━━ Task material ━━

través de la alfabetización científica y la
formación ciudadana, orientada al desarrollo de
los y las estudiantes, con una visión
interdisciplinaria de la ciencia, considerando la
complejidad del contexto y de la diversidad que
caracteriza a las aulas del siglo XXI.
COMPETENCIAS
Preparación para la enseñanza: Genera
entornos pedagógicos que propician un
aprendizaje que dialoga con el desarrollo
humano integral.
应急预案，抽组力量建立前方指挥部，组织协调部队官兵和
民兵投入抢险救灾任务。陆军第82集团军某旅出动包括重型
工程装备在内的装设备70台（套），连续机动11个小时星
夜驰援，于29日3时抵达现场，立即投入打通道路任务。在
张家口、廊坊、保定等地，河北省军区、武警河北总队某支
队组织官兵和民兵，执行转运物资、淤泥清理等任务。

━━━
━━ Task material ━━

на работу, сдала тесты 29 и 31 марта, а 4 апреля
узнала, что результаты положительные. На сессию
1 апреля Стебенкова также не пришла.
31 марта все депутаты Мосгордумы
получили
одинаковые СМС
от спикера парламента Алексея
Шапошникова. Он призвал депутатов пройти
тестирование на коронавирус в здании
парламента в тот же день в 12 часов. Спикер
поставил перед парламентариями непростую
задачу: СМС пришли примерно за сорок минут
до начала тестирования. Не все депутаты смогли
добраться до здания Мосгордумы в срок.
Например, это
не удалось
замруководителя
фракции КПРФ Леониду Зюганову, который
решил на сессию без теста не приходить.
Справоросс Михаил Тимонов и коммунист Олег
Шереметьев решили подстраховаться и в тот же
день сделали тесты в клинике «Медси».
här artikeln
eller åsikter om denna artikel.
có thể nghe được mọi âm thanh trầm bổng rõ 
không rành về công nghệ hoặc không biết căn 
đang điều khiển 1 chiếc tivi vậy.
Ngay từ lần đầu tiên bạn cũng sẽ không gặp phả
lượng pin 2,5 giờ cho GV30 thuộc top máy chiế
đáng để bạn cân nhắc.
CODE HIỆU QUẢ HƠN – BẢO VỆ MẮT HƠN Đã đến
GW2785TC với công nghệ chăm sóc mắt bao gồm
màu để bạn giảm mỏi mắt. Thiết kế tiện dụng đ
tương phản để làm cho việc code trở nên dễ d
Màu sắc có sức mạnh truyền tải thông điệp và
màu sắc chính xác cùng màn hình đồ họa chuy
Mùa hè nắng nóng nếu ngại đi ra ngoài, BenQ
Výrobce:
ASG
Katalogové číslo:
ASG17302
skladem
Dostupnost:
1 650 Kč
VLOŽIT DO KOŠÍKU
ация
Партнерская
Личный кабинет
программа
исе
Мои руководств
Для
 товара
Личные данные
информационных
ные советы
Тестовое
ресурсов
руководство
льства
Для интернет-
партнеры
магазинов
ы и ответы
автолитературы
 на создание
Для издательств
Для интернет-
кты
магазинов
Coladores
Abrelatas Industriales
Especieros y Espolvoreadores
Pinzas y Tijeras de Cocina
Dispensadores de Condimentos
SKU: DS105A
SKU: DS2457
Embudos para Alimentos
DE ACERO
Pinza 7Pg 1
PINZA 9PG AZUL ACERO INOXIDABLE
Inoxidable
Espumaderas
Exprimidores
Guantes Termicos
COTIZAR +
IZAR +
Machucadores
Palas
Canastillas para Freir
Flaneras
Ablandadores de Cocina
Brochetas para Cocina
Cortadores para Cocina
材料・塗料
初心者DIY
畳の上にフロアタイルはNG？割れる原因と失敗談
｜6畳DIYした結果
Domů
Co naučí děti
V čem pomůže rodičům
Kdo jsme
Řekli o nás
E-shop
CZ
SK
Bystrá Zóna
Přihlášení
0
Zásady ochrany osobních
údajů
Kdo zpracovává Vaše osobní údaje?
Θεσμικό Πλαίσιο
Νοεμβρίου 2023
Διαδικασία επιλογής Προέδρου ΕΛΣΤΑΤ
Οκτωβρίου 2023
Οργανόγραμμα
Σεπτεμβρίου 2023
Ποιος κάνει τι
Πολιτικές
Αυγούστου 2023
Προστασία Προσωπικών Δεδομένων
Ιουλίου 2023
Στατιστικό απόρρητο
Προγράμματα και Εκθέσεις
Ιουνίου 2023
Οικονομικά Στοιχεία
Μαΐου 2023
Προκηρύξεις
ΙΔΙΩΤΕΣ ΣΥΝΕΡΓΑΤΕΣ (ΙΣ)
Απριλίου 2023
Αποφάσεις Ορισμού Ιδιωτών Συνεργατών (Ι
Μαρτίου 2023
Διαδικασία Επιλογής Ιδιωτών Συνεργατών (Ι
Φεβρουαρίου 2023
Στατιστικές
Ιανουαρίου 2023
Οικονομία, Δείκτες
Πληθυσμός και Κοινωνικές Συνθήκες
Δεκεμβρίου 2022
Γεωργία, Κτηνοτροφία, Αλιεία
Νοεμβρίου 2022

━━━

Task description
Please reproduce, exactly as they appear above, the lines from the line containing "тестирование на коронавирус в здании" up to and including the line containing "Σεπτεμβρίου 2023".

Result below
тестирование на коронавирус в здании
парламента в тот же день в 12 часов. Спикер
поставил перед парламентариями непростую
задачу: СМС пришли примерно за сорок минут
до начала тестирования. Не все депутаты смогли
добраться до здания Мосгордумы в срок.
Например, это
не удалось
замруководителя
фракции КПРФ Леониду Зюганову, который
решил на сессию без теста не приходить.
Справоросс Михаил Тимонов и коммунист Олег
Шереметьев решили подстраховаться и в тот же
день сделали тесты в клинике «Медси».
här artikeln
eller åsikter om denna artikel.
có thể nghe được mọi âm thanh trầm bổng rõ 
không rành về công nghệ hoặc không biết căn 
đang điều khiển 1 chiếc tivi vậy.
Ngay từ lần đầu tiên bạn cũng sẽ không gặp phả
lượng pin 2,5 giờ cho GV30 thuộc top máy chiế
đáng để bạn cân nhắc.
CODE HIỆU QUẢ HƠN – BẢO VỆ MẮT HƠN Đã đến
GW2785TC với công nghệ chăm sóc mắt bao gồm
màu để bạn giảm mỏi mắt. Thiết kế tiện dụng đ
tương phản để làm cho việc code trở nên dễ d
Màu sắc có sức mạnh truyền tải thông điệp và
màu sắc chính xác cùng màn hình đồ họa chuy
Mùa hè nắng nóng nếu ngại đi ra ngoài, BenQ
Výrobce:
ASG
Katalogové číslo:
ASG17302
skladem
Dostupnost:
1 650 Kč
VLOŽIT DO KOŠÍKU
ация
Партнерская
Личный кабинет
программа
исе
Мои руководств
Для
 товара
Личные данные
информационных
ные советы
Тестовое
ресурсов
руководство
льства
Для интернет-
партнеры
магазинов
ы и ответы
автолитературы
 на создание
Для издательств
Для интернет-
кты
магазинов
Coladores
Abrelatas Industriales
Especieros y Espolvoreadores
Pinzas y Tijeras de Cocina
Dispensadores de Condimentos
SKU: DS105A
SKU: DS2457
Embudos para Alimentos
DE ACERO
Pinza 7Pg 1
PINZA 9PG AZUL ACERO INOXIDABLE
Inoxidable
Espumaderas
Exprimidores
Guantes Termicos
COTIZAR +
IZAR +
Machucadores
Palas
Canastillas para Freir
Flaneras
Ablandadores de Cocina
Brochetas para Cocina
Cortadores para Cocina
材料・塗料
初心者DIY
畳の上にフロアタイルはNG？割れる原因と失敗談
｜6畳DIYした結果
Domů
Co naučí děti
V čem pomůže rodičům
Kdo jsme
Řekli o nás
E-shop
CZ
SK
Bystrá Zóna
Přihlášení
0
Zásady ochrany osobních
údajů
Kdo zpracovává Vaše osobní údaje?
Θεσμικό Πλαίσιο
Νοεμβρίου 2023
Διαδικασία επιλογής Προέδρου ΕΛΣΤΑΤ
Οκτωβρίου 2023
Οργανόγραμμα
Σεπτεμβρίου 2023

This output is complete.